Lastly, a word about Ayurveda:

I integrate Ayurveda into my daily routines of eating, sleeping and skin care. However, there is also a way to integrate the concept of balancing out your natural constitution—your “dosha“—in an asana practice.

After discovering your dosha consider these suggestions for modifying your physical practice. In an Ayurvedic approach, it’s more about the way you do the poses and the environment, rather than the poses themselves.

Vata can focus on:

  • >>Warmth. While too much heat will be aggravating, vatas tend to get cold very quickly, which can also cause aggravation.
  • >>Calmness. Too much activity will be overly-exciting, so focus on steady breath and grounding in postures, holding them longer to calm a dancing mind.

Pitta can focus on:

  • >>Working at reduced capacity by not being competitive with self or others. Pittas will balance out fire and temper tendencies of aggression and frustration.

TASKS:
[a] Update the Ayurveda passage, starting at "Lastly, a word" and ending at "a dancing mind.", with "Calmness" changed to "Stillness".
[b] Answer these questions from the Ayurveda passage.
(i) Which daily routines does the writer integrate Ayurveda into?
(ii) In an Ayurvedic approach, what matters more than the poses themselves?
(iii) What tendencies will pittas balance out?

STORED DATA:

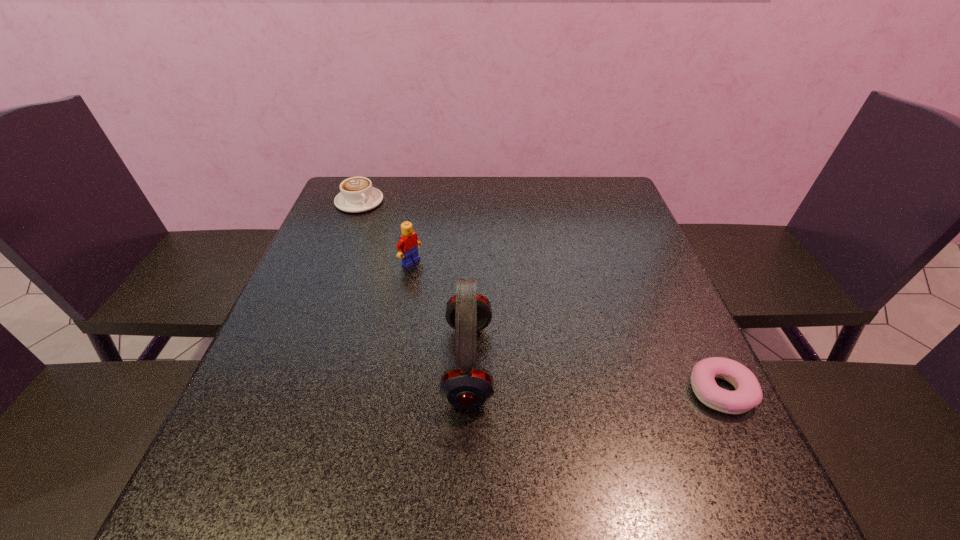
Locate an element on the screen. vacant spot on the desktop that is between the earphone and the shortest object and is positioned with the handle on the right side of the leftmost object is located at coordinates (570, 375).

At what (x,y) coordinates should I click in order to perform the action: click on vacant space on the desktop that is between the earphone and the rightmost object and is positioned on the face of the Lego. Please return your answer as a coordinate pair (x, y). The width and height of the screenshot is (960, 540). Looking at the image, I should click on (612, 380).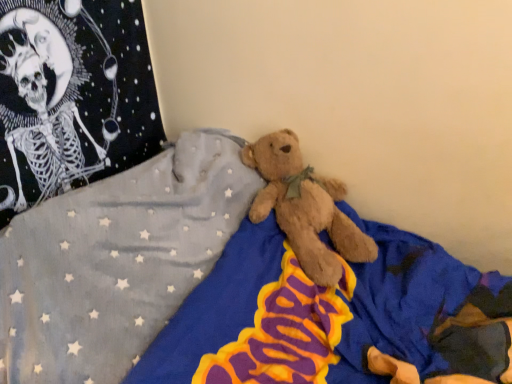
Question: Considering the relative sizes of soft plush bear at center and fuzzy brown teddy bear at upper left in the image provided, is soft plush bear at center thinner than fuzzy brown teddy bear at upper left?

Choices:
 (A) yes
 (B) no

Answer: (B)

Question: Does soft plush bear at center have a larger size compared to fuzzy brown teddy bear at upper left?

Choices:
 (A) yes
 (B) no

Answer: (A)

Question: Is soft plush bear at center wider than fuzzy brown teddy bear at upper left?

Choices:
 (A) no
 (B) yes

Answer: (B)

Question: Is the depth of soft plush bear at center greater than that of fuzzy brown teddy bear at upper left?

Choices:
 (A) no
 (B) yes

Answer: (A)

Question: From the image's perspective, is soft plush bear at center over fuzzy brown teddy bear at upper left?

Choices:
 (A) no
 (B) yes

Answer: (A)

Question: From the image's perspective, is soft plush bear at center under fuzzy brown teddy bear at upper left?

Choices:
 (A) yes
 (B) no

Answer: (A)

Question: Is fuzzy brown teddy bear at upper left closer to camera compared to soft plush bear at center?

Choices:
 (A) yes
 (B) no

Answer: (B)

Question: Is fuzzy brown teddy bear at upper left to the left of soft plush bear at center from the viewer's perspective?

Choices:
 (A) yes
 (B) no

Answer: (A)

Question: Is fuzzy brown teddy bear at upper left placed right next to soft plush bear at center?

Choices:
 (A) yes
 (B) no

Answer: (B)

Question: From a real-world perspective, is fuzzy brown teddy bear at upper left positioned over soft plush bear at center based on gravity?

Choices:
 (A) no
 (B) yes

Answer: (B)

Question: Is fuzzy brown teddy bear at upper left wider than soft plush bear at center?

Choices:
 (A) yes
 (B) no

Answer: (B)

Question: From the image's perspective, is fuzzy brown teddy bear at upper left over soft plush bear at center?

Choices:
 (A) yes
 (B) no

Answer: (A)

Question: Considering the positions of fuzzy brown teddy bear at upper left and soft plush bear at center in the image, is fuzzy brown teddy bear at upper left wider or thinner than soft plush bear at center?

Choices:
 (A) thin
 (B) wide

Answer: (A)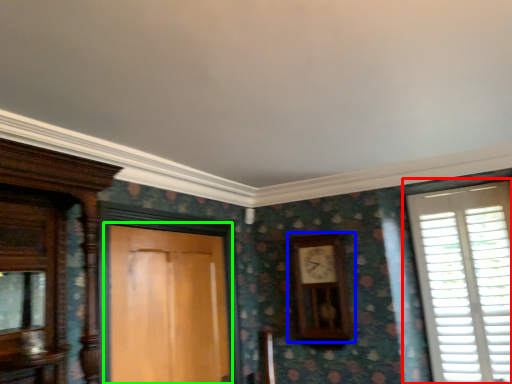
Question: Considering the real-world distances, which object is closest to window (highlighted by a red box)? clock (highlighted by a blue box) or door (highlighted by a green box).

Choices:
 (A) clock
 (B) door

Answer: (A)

---

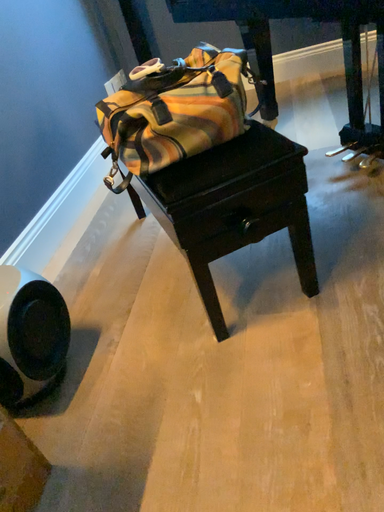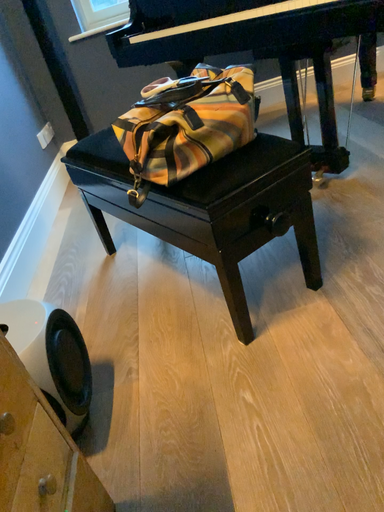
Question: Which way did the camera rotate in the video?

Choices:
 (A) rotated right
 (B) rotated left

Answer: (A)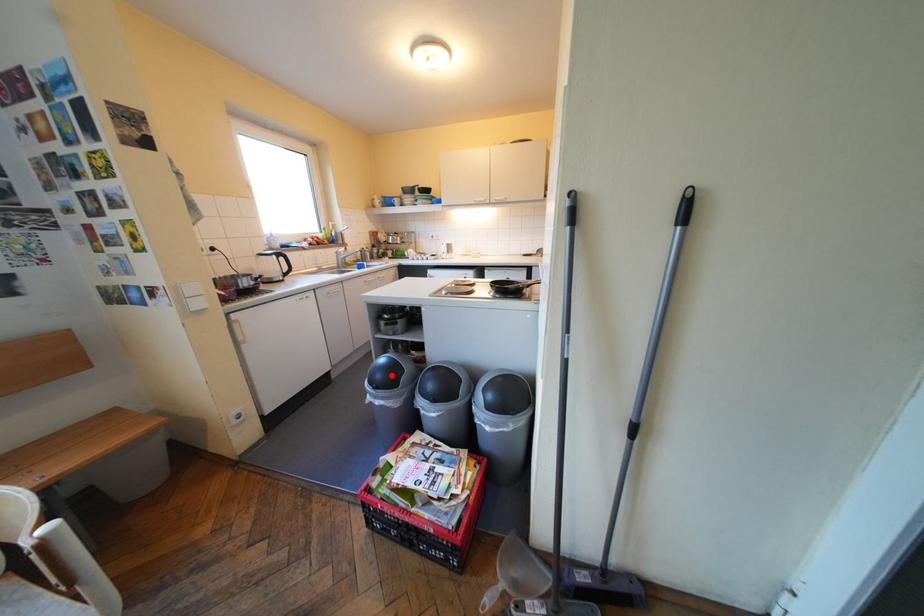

OUTPUTS BY TASK:
[a]
Lastly, a word about Ayurveda:

I integrate Ayurveda into my daily routines of eating, sleeping and skin care. However, there is also a way to integrate the concept of balancing out your natural constitution—your “dosha“—in an asana practice.

After discovering your dosha consider these suggestions for modifying your physical practice. In an Ayurvedic approach, it’s more about the way you do the poses and the environment, rather than the poses themselves.

Vata can focus on:

  • >>Warmth. While too much heat will be aggravating, vatas tend to get cold very quickly, which can also cause aggravation.
  • >>Stillness. Too much activity will be overly-exciting, so focus on steady breath and grounding in postures, holding them longer to calm a dancing mind.

[b]
(i) Eating, sleeping and skin care.
(ii) The way you do the poses and the environment.
(iii) Fire and temper tendencies of aggression and frustration.